Across the whole listing, how many lines hold the word "down"? Reply with the number by itself.

Records shown =
####
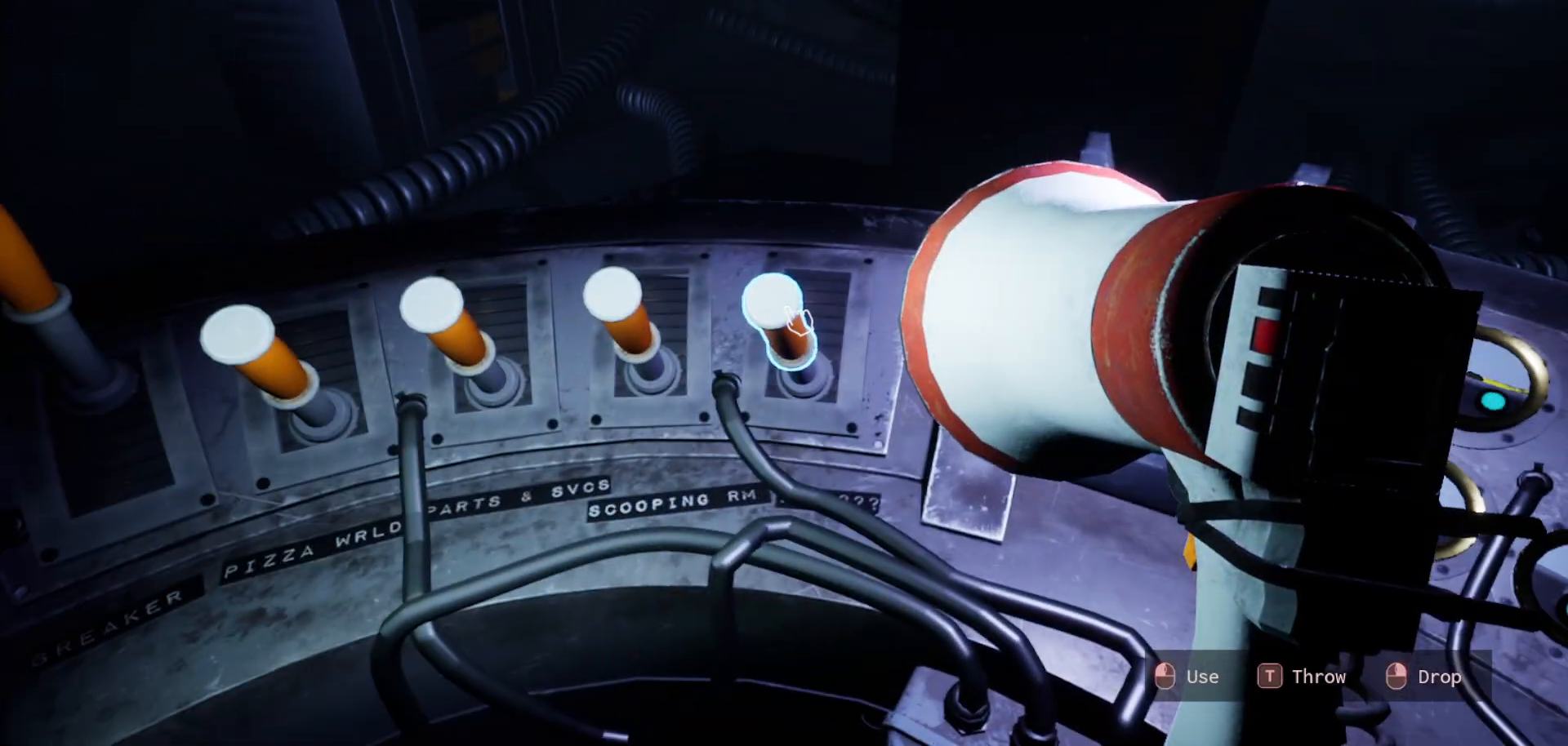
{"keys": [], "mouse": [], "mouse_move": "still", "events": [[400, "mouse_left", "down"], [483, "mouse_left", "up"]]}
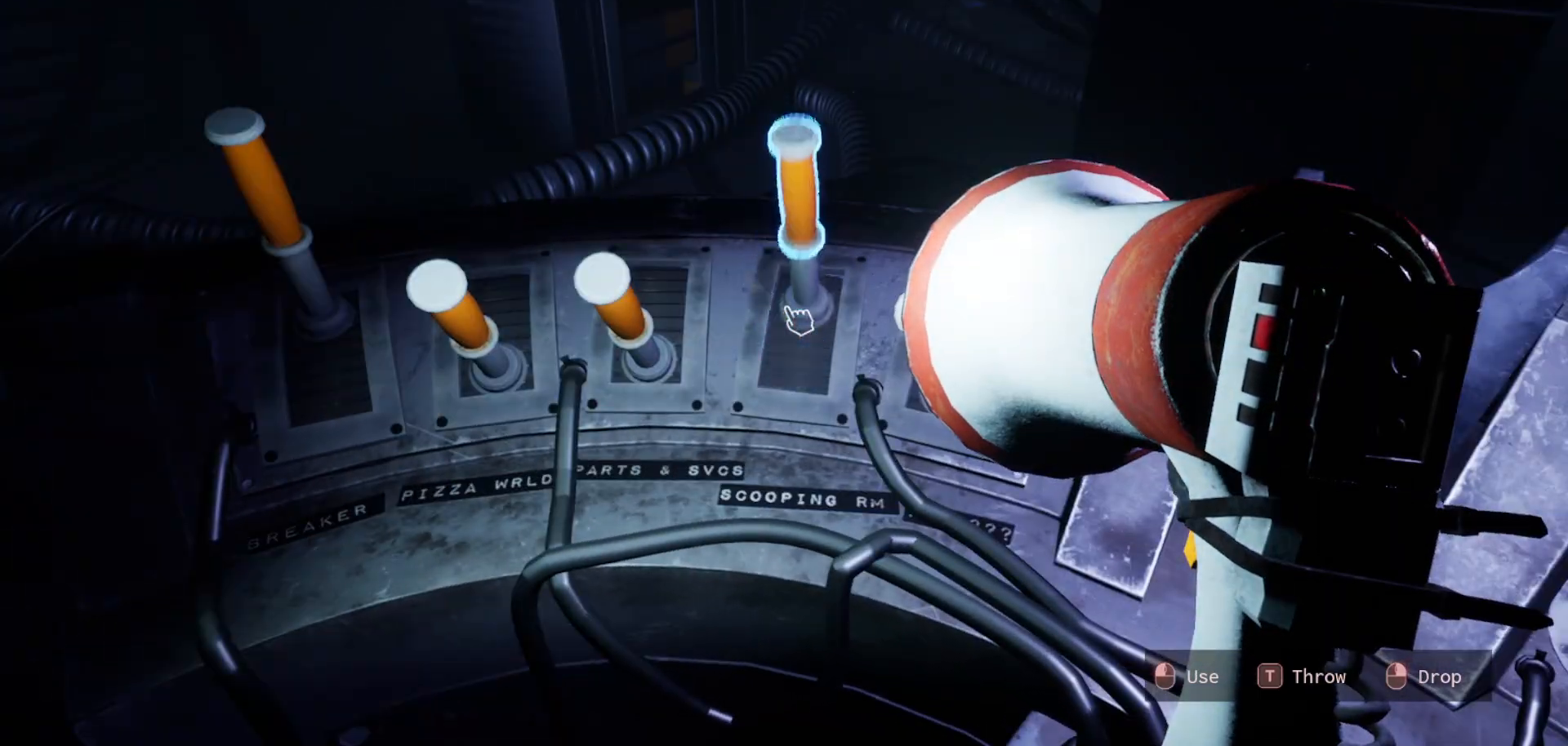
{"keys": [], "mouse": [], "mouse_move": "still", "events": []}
####
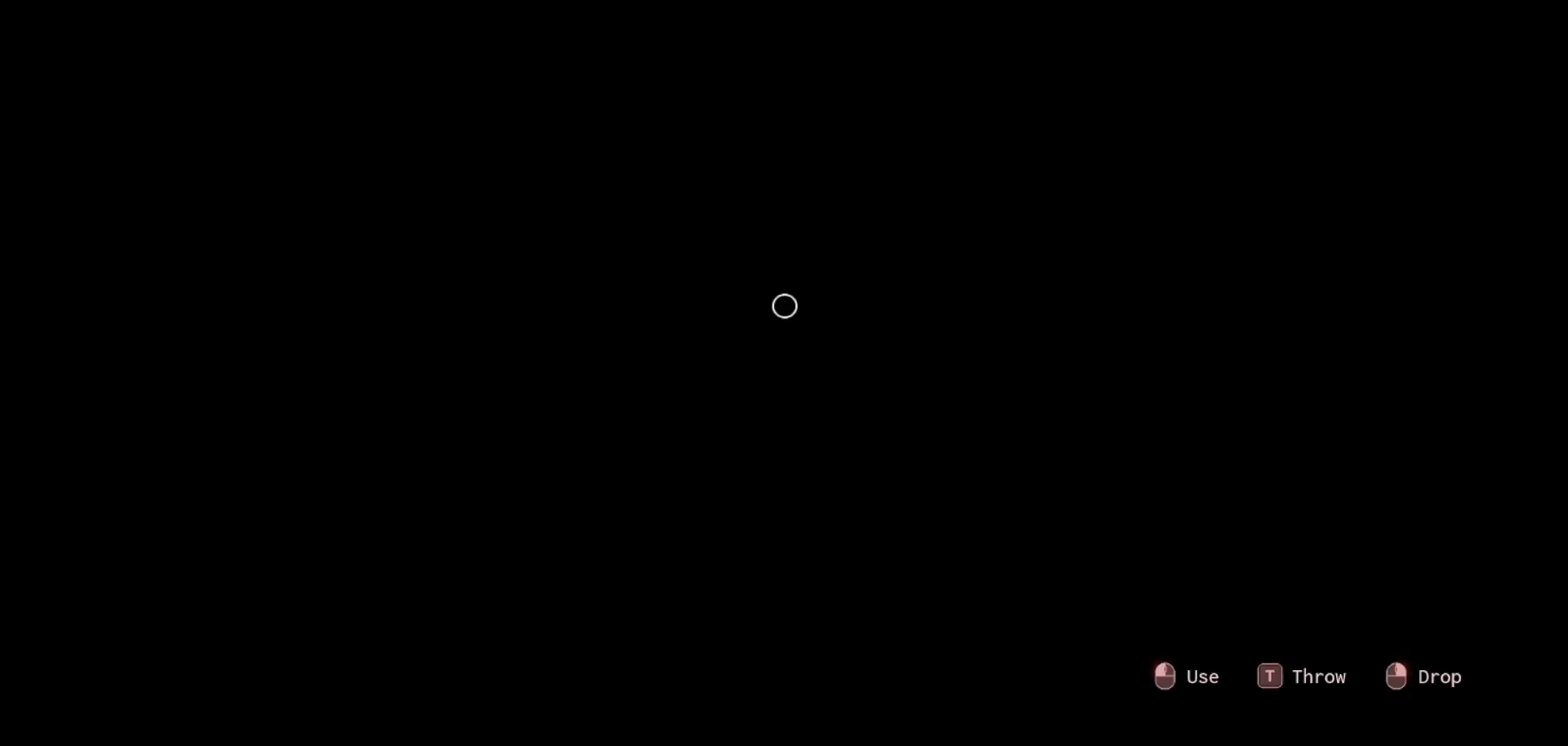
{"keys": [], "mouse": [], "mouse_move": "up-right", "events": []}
####
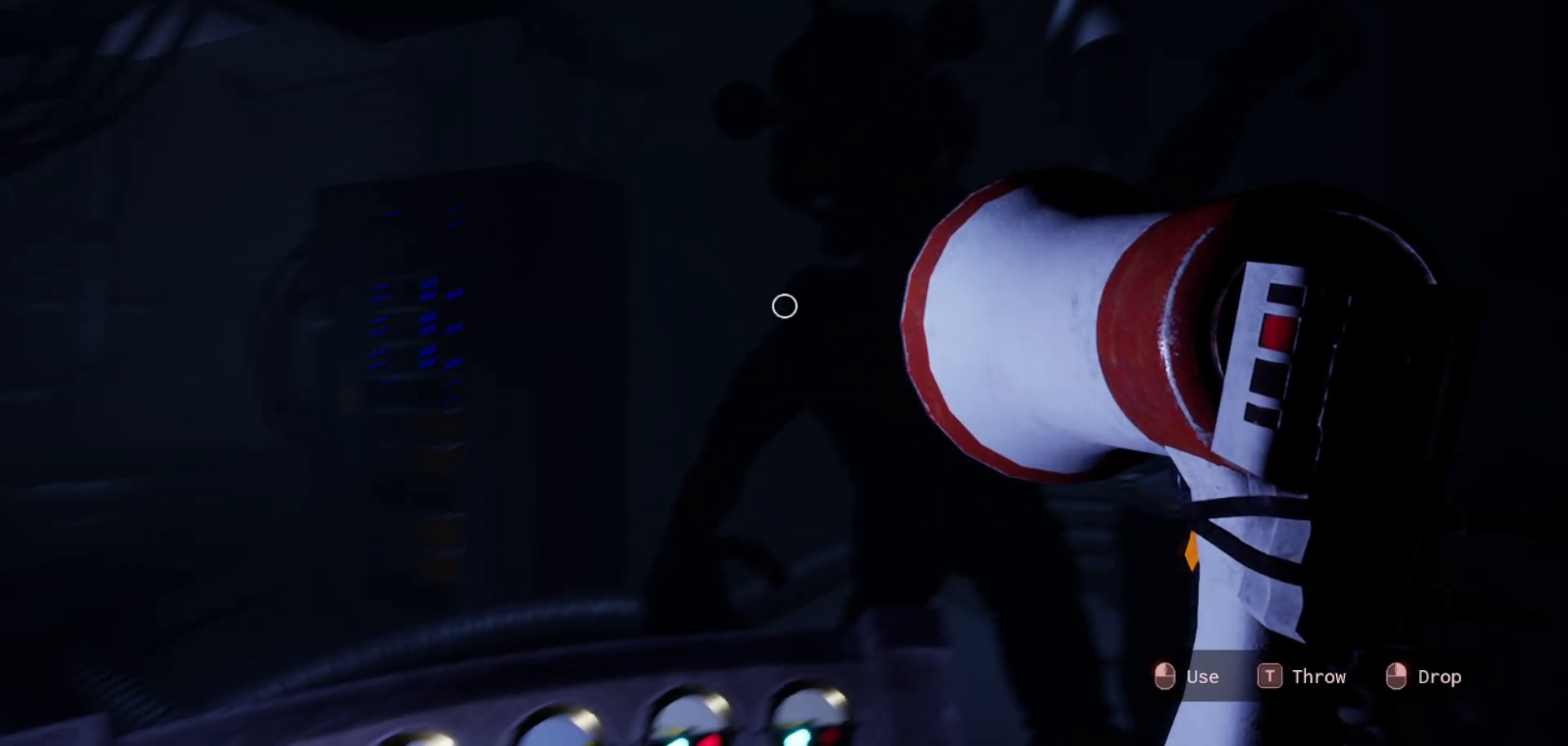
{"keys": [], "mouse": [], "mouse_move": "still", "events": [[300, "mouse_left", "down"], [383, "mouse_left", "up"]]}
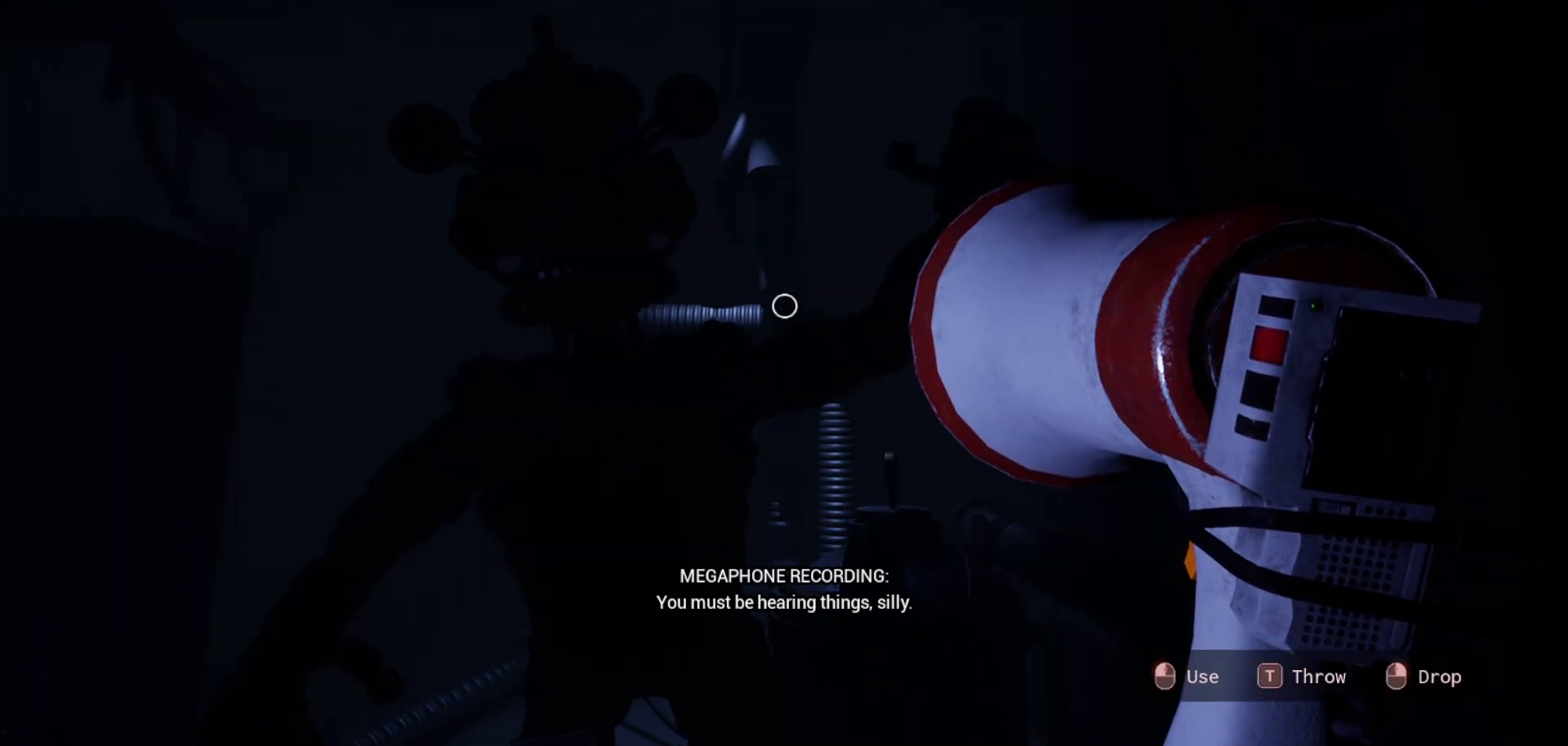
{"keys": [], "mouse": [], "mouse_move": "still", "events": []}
####
Result for this exercise = 2